START DATA EXTRACTS
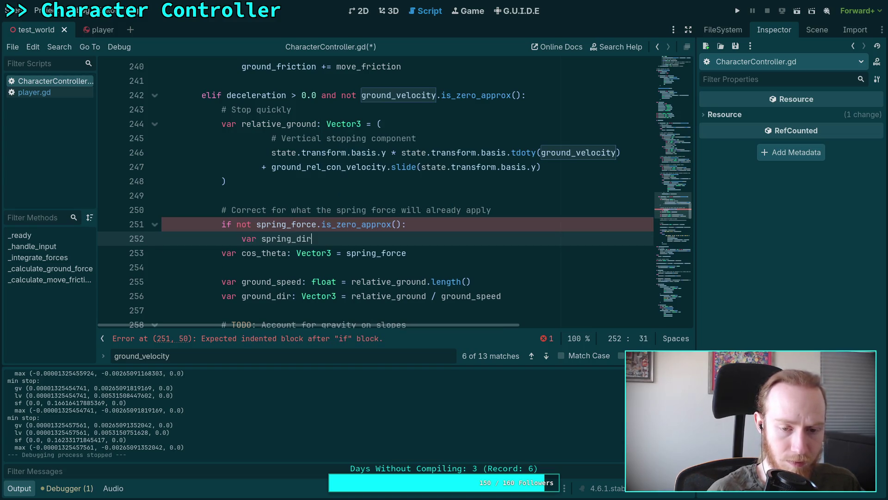
{"action": "type", "text": "tor3  "}
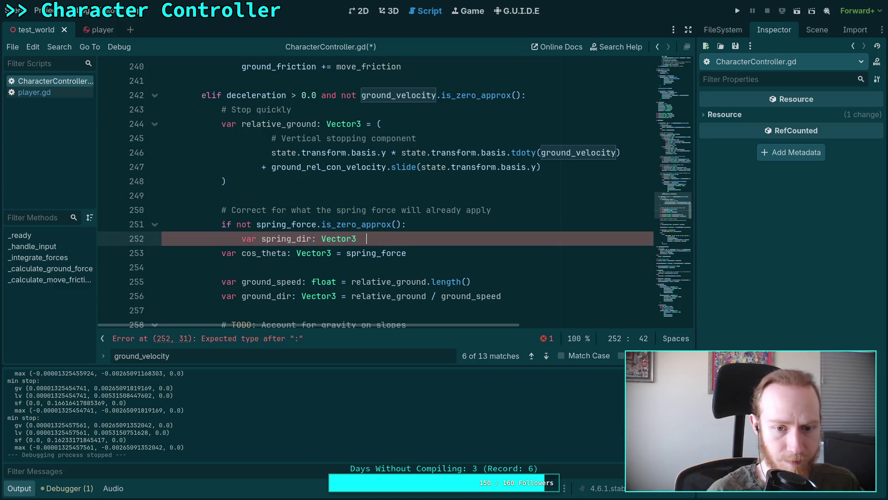
{"action": "type", "text": "= "}
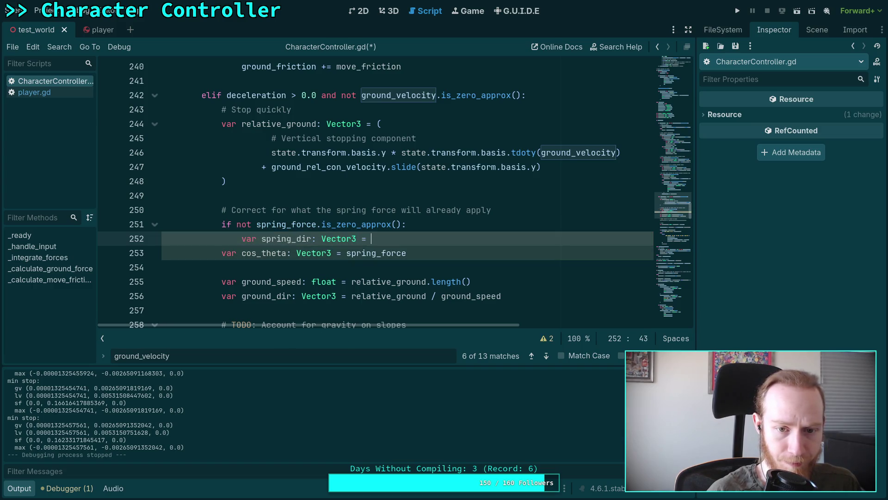
{"action": "type", "text": "spr"}
{"action": "key", "text": "Down"}
{"action": "key", "text": "Down"}
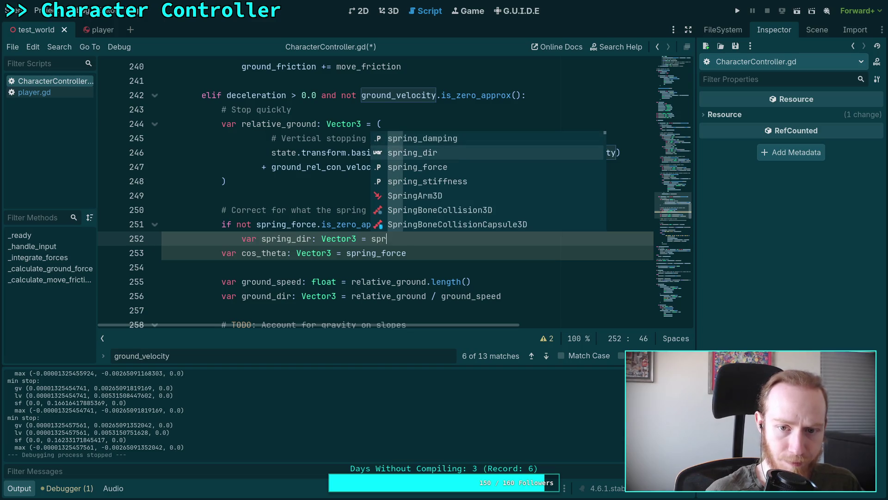
{"action": "key", "text": "Return"}
{"action": "type", "text": ".norm"}
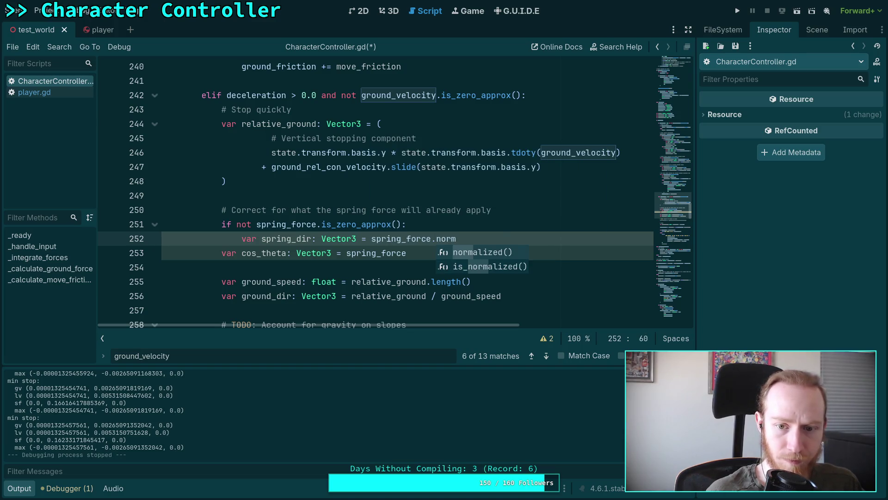
{"action": "key", "text": "Return"}
{"action": "key", "text": "Tab"}
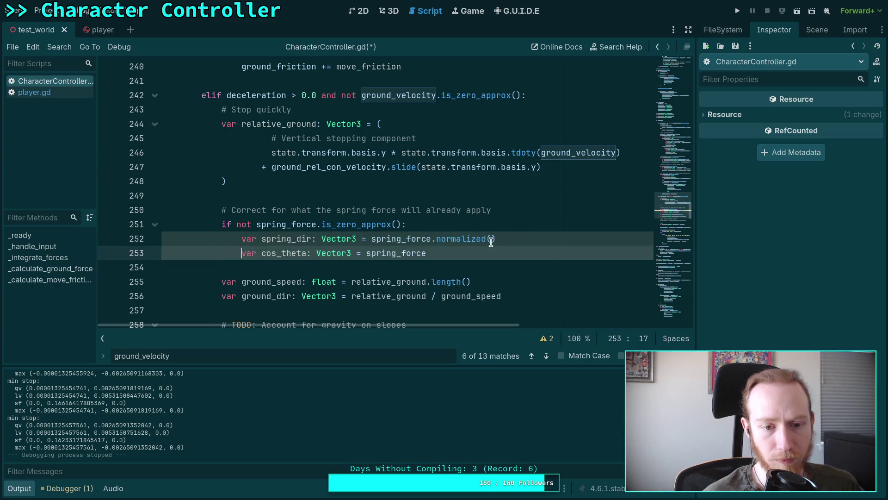
{"action": "key", "text": "Return"}
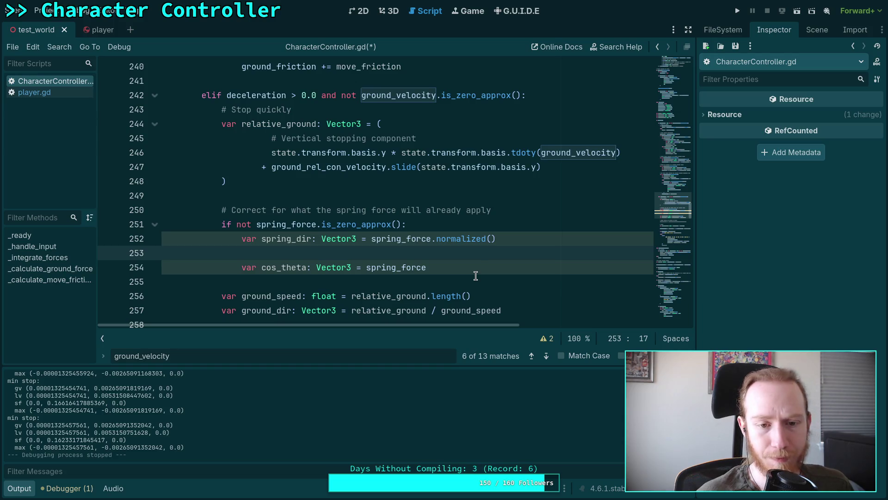
{"action": "scroll", "coordinate": [477, 250], "scroll_direction": "down", "scroll_amount": 1}
{"action": "scroll", "coordinate": [490, 249], "scroll_direction": "up", "scroll_amount": 1}
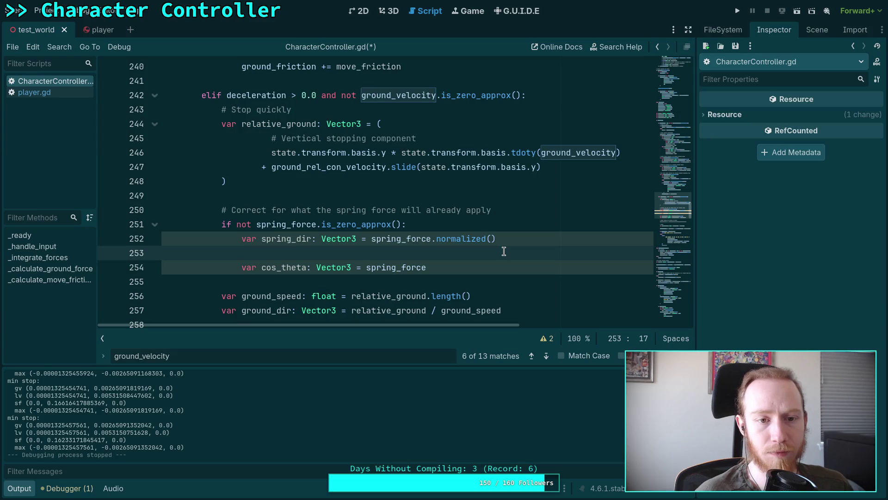
{"action": "scroll", "coordinate": [500, 245], "scroll_direction": "down", "scroll_amount": 5}
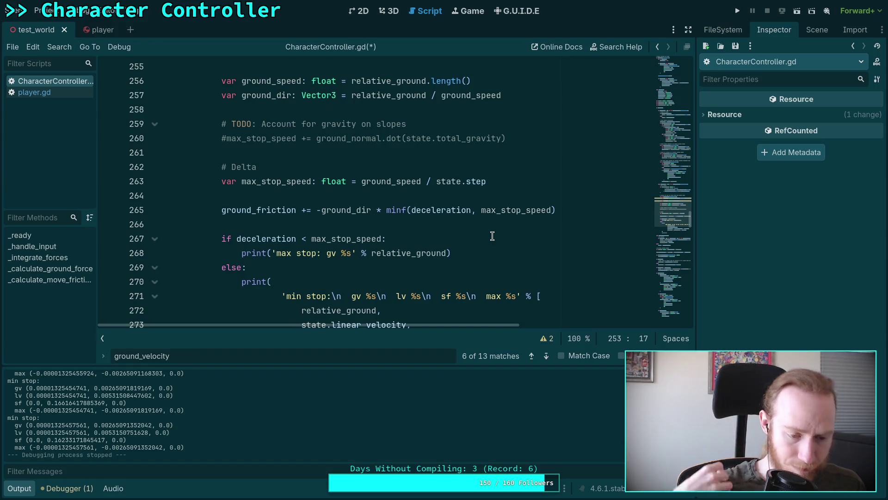
{"action": "scroll", "coordinate": [492, 236], "scroll_direction": "up", "scroll_amount": 5}
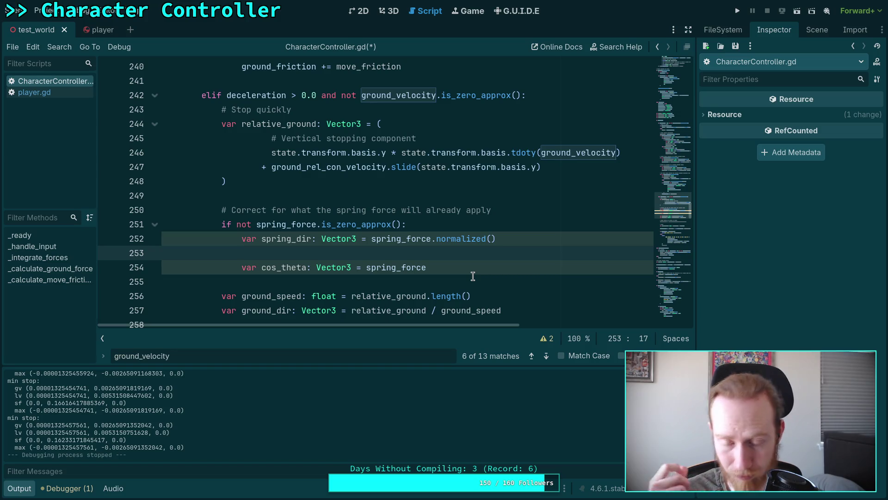
End the spring-force comment with a period, add '# Remove when aligned,' beneath it, and save
{"action": "left_click", "coordinate": [513, 209]}
{"action": "type", "text": "."}
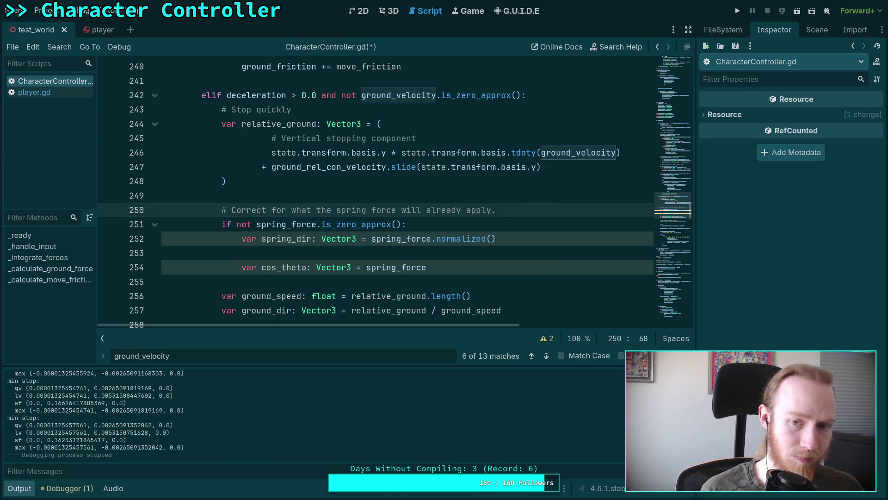
{"action": "key", "text": "Return"}
{"action": "type", "text": "# Rem"}
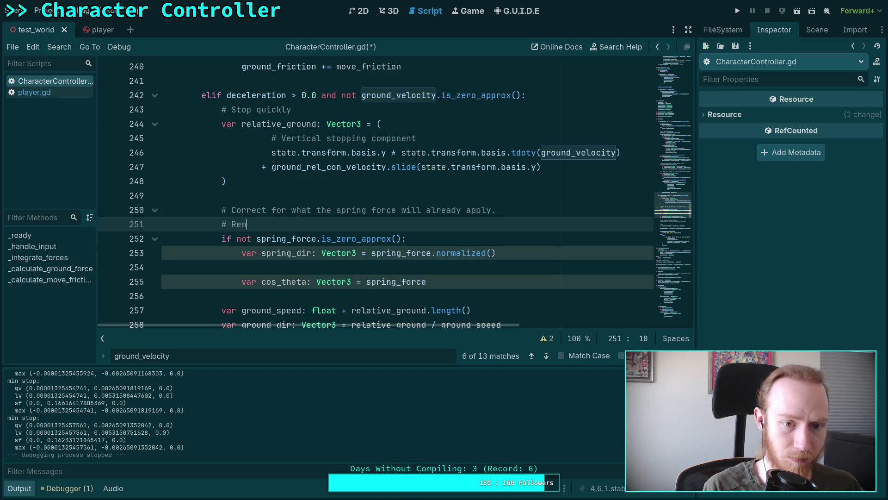
{"action": "type", "text": "ove when "}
END DATA EXTRACTS
WHAT THIS TASK INVOLVES
Omit every picture while transcribing the records above exactly.

REPLY TO THE TASK
{"action": "type", "text": "tor3  "}
{"action": "type", "text": "= "}
{"action": "type", "text": "spr"}
{"action": "key", "text": "Down"}
{"action": "key", "text": "Down"}
{"action": "key", "text": "Return"}
{"action": "type", "text": ".norm"}
{"action": "key", "text": "Return"}
{"action": "key", "text": "Tab"}
{"action": "key", "text": "Return"}
{"action": "scroll", "coordinate": [477, 250], "scroll_direction": "down", "scroll_amount": 1}
{"action": "scroll", "coordinate": [490, 249], "scroll_direction": "up", "scroll_amount": 1}
{"action": "scroll", "coordinate": [500, 245], "scroll_direction": "down", "scroll_amount": 5}
{"action": "scroll", "coordinate": [492, 236], "scroll_direction": "up", "scroll_amount": 5}
End the spring-force comment with a period, add '# Remove when aligned,' beneath it, and save
{"action": "left_click", "coordinate": [513, 209]}
{"action": "type", "text": "."}
{"action": "key", "text": "Return"}
{"action": "type", "text": "# Rem"}
{"action": "type", "text": "ove when "}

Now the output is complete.